Fotoğrafik uzam içerisinde fotoğraflanacak nesnenin beden üzerinde yoğunlaşması, bedeni ayrıcalıklı bir konuma getirmektedir. Bakışın erişebileceği bir kadın nesnesi durumunu erkeğe çeviren sanatçının performansla ilgili fotoğraf serisi, erkeklerin kadına yönelik bakış algısını bozmakta ve değiştirmektedir. Fotoğrafik temsilde özne/nesne hiyerarşisine farklı bir bakış açısı getiren bu fotoğraflar, iç ve dış uzamı eş zamanlı bir düzeye indirgemektedir.

“Fotoğrafın öznesi (fotoğraflanan şey); hikâyenin öznesi (hikâye edilen şey). Bu iki tanımın çok anlamlılığını ancak üçüncü terimin tanımıyla çözebiliriz; gören özne (bakan birey); bu özneyi tanıtmak, aynı hareket içerisinde onu yapılandıran, yerleştiren ve destekleyen sosyal çevreyi tanıtmaktır” (Burgin, 2013: 220). Nitekim egemen görme biçimi yerine bedenin gerçekleştirdiği bu fotoğraf üretme eylemi sanatçının performansında konumlanmakta, yeni bir görüş yaratmanın ve olabildiğince onu sabitlemenin bakış açısını yansımaktadır. Edilgen bir konumdan etken bir konuma yerleşen sanatçının görüşü kendisini çalışmanın içine dahil etmekte, mekan/nesne arasındaki ilişkiyi değiştirmekte ve 70’li yıllardan günümüze fotoğrafik performanslar üreten sanatçıların fotoğrafa bakışını geliştirerek araştırılmayı talep etmektedir.
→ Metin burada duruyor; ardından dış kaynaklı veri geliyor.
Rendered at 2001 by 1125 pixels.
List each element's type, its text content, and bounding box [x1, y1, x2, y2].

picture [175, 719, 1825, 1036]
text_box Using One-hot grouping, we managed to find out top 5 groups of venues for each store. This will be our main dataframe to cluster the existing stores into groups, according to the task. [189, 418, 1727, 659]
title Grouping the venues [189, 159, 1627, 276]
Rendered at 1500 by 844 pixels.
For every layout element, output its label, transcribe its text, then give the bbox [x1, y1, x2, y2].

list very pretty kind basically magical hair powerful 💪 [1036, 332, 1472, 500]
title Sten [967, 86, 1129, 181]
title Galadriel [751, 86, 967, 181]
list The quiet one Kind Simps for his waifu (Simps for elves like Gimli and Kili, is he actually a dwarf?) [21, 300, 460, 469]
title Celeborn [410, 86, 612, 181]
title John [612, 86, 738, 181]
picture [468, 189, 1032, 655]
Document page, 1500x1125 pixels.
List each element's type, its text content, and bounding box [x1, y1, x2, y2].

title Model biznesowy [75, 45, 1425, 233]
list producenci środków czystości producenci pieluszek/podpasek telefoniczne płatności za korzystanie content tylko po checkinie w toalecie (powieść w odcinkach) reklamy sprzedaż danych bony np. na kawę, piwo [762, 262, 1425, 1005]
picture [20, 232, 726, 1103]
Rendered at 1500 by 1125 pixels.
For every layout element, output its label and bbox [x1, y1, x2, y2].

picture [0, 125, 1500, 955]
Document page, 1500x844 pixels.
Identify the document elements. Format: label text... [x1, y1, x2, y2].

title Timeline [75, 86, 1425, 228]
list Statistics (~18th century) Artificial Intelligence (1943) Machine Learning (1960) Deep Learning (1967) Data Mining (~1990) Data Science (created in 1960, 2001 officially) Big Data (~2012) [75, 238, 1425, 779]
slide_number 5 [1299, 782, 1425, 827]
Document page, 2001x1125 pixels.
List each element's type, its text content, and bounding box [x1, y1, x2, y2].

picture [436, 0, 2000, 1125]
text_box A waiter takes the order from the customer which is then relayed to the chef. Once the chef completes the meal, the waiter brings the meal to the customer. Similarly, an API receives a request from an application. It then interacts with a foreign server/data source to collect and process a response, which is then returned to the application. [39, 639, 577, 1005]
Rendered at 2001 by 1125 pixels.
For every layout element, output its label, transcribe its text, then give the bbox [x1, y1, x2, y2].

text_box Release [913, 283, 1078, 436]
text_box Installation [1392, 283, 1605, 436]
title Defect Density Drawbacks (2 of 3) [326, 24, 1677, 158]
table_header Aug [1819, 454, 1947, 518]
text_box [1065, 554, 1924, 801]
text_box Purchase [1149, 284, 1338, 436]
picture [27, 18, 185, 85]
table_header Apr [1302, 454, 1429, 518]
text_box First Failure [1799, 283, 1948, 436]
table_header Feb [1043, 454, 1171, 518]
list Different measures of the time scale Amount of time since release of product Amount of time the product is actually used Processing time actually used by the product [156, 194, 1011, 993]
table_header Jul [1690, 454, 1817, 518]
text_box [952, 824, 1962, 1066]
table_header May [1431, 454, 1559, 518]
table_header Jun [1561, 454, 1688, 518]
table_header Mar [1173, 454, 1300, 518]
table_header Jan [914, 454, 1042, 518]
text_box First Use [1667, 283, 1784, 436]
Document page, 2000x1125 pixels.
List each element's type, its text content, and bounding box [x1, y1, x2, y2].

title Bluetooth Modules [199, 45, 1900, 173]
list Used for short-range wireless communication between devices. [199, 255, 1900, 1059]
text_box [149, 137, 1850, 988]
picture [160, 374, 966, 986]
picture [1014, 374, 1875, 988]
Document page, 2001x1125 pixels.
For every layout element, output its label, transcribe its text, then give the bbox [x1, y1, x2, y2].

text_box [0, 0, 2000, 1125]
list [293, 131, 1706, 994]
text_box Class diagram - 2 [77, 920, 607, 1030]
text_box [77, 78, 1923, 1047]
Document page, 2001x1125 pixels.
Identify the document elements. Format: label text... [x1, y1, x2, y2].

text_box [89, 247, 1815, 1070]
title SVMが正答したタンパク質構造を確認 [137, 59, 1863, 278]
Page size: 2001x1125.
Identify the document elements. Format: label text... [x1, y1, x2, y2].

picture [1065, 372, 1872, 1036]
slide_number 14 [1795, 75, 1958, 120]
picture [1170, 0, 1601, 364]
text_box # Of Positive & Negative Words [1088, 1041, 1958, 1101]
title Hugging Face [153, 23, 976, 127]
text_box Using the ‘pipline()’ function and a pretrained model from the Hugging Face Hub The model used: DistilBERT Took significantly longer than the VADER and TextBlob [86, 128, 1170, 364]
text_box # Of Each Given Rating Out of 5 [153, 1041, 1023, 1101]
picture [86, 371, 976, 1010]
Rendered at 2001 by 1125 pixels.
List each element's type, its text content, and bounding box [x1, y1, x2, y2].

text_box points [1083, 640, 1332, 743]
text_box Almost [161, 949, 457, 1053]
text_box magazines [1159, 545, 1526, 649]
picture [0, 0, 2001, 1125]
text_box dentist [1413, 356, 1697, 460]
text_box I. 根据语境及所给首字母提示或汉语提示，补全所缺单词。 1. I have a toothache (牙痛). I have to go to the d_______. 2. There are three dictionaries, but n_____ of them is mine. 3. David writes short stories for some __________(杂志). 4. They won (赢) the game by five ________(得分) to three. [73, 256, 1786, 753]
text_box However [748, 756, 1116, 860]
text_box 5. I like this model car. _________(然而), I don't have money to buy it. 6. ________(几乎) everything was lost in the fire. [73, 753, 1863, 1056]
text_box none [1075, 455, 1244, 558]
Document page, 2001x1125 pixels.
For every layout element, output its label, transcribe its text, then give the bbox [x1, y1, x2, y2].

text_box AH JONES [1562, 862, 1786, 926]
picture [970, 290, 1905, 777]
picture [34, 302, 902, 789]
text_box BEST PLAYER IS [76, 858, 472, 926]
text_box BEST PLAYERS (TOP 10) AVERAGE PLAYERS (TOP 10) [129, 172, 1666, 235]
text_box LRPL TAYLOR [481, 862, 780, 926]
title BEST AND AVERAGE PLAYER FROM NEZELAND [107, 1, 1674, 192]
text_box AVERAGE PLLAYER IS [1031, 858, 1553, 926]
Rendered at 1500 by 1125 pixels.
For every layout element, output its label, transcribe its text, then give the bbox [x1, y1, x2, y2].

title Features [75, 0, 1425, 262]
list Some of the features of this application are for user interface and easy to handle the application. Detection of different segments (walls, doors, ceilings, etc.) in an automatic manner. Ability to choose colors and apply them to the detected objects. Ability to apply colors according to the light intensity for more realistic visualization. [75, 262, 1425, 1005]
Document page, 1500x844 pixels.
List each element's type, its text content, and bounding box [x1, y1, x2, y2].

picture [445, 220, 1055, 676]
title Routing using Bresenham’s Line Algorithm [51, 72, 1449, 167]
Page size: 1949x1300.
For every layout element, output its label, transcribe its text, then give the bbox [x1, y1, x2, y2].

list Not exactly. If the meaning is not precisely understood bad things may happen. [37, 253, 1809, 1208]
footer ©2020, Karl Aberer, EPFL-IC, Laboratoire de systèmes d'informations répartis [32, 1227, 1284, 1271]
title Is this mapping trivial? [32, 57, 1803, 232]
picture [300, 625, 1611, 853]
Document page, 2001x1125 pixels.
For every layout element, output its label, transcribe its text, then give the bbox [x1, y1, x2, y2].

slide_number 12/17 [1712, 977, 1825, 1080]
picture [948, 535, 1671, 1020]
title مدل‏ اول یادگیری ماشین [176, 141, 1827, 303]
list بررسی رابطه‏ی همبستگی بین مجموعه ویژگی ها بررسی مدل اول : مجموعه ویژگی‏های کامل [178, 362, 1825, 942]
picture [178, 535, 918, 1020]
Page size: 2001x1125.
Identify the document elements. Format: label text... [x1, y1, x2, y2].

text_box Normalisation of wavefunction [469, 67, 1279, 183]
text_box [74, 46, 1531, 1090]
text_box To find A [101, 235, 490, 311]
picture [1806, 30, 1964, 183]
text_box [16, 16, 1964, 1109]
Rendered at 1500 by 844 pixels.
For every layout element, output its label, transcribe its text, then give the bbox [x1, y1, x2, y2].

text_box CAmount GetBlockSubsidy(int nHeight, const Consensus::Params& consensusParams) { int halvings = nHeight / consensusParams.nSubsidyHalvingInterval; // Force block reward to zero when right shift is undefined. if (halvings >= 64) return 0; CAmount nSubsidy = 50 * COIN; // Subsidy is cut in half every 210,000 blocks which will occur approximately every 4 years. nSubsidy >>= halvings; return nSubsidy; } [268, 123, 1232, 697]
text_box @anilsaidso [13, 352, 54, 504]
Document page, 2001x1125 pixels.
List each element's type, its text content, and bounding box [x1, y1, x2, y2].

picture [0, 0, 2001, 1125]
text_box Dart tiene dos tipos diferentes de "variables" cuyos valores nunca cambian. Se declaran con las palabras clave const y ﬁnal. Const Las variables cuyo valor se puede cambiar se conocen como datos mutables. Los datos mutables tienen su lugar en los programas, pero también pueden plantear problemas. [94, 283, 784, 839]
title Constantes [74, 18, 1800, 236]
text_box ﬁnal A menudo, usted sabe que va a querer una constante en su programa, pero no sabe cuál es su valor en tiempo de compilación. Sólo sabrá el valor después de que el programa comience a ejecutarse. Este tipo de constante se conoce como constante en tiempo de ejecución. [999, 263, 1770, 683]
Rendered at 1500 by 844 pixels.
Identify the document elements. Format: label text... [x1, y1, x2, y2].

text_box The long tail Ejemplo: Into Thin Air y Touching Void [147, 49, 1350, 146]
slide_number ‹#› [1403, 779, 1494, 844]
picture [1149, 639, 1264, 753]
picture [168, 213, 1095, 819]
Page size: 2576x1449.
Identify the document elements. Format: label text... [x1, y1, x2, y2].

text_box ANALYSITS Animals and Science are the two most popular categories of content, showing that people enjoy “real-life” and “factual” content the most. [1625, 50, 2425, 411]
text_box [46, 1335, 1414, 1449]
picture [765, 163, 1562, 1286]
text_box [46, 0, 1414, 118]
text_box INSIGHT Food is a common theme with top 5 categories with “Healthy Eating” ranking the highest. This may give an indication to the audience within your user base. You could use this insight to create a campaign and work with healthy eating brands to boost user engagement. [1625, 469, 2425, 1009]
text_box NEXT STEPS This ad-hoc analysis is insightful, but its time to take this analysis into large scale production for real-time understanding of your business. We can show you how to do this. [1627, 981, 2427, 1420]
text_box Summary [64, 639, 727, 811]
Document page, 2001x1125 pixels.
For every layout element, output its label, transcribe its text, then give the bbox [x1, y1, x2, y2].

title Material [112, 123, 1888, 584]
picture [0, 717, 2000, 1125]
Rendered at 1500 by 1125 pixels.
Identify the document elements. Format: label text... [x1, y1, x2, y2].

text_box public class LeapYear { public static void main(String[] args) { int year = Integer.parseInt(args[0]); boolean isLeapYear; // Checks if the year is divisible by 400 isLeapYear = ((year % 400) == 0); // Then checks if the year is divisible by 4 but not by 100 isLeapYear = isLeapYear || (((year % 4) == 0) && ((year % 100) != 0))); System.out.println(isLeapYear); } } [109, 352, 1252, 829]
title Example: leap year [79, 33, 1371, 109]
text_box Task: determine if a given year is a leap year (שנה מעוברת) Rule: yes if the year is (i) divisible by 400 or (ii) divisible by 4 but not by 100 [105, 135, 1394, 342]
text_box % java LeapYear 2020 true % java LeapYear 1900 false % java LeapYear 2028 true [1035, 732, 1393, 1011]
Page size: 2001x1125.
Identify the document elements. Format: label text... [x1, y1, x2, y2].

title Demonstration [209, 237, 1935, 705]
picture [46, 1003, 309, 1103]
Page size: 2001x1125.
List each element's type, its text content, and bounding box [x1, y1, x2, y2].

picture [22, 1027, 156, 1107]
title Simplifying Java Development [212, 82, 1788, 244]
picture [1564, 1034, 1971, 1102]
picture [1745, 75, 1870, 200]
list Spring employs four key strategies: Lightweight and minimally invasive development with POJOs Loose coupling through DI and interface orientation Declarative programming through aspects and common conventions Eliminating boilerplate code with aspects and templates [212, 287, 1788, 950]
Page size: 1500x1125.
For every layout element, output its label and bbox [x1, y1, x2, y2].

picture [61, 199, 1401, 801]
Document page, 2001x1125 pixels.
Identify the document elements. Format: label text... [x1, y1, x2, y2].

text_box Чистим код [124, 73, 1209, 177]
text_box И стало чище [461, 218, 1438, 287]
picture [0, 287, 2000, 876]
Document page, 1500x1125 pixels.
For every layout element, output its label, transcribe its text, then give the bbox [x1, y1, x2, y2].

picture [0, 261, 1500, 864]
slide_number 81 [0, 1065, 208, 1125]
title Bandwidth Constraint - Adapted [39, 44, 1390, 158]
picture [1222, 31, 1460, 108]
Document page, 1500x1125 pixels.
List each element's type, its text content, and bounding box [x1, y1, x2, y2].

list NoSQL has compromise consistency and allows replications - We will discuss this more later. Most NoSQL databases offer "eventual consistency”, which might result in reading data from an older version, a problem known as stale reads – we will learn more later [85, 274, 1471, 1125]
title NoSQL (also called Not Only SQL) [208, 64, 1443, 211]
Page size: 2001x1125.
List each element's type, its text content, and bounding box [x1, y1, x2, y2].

Bu bakış dış dünyayı incelerken kadın olmanın olanaklarından faydalanan sanatçının, kameranın insan gözünün kaçırabileceği şeyleri bulmak adına keşfetmeye çalıştığı yeni görme biçimine yapılan yolculuğu temsil etmektedir. İzleyicinin algısal dünyasını karanlık ve belirsiz figürler ile işgal eden Lessnau iç ve dış mekân arasındaki sınırları bulanıklaştırmaktadır. Son derece güçlü bir duygu eşliğinde erkek/kadın arasındaki yakınlık anını hissetmek ve yakalamak için vücudunu bir ‘görme’ alanına çeviren sanatçı, bu performansı ile yeni bir fotoğraf çekme biçimi geliştirmiştir. Sanatçının bedeni fotoğrafın söylenemeyen söyleme gücünden faydalanarak farklı bir arayışı belgelemiştir.

3. ‘EXTIMITÉ’ SERİSİ

Çalışmanın bu bölümünde sanatçının Extimité adlı fotoğraf serisinde yer alan bazı fotoğrafları gösteren ve gösterilenden yola çıkılarak analiz edilecektir. Göstergeler ile ilgili bir bilim dalı olan göstergebilim, anlamın metinlerde nasıl düzenlendiği ile ilgilenmektedir.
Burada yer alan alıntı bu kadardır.